- **Problem**
Include the line with "758px; left: 417px;" and every line before it in the entries below, echoed exactly, but not the pictures.
Data: Begin
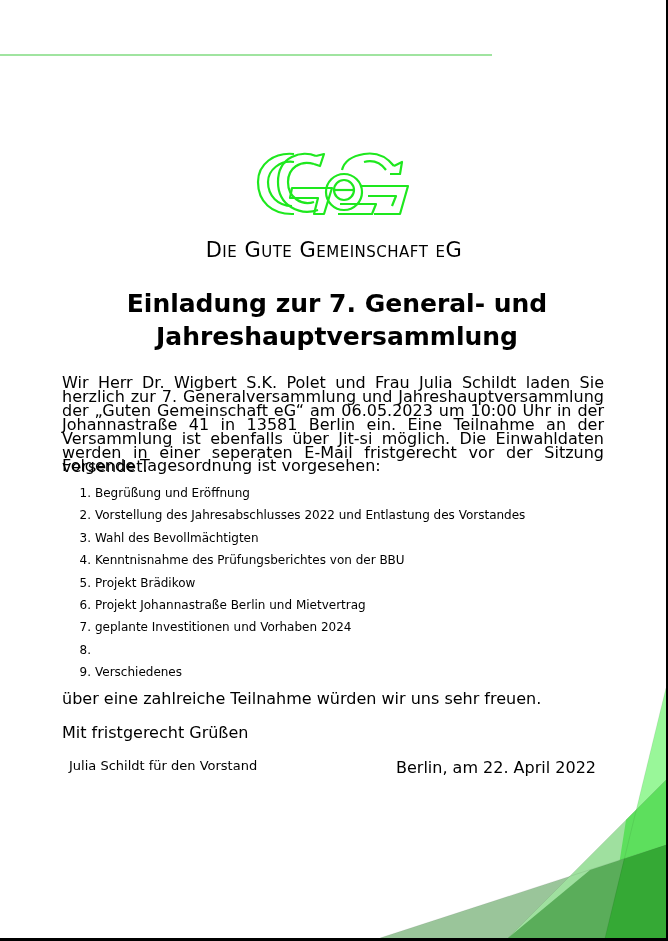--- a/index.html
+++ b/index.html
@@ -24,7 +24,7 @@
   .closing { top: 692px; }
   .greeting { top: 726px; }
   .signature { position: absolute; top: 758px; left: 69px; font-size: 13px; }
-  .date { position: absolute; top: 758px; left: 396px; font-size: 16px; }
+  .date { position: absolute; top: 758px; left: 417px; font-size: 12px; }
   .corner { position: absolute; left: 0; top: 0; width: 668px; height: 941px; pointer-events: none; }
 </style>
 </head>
Data: End
- **Response box**
--- a/index.html
+++ b/index.html
@@ -24,7 +24,7 @@
   .closing { top: 692px; }
   .greeting { top: 726px; }
   .signature { position: absolute; top: 758px; left: 69px; font-size: 13px; }
-  .date { position: absolute; top: 758px; left: 396px; font-size: 16px; }
+  .date { position: absolute; top: 758px; left: 417px; font-size: 12px; }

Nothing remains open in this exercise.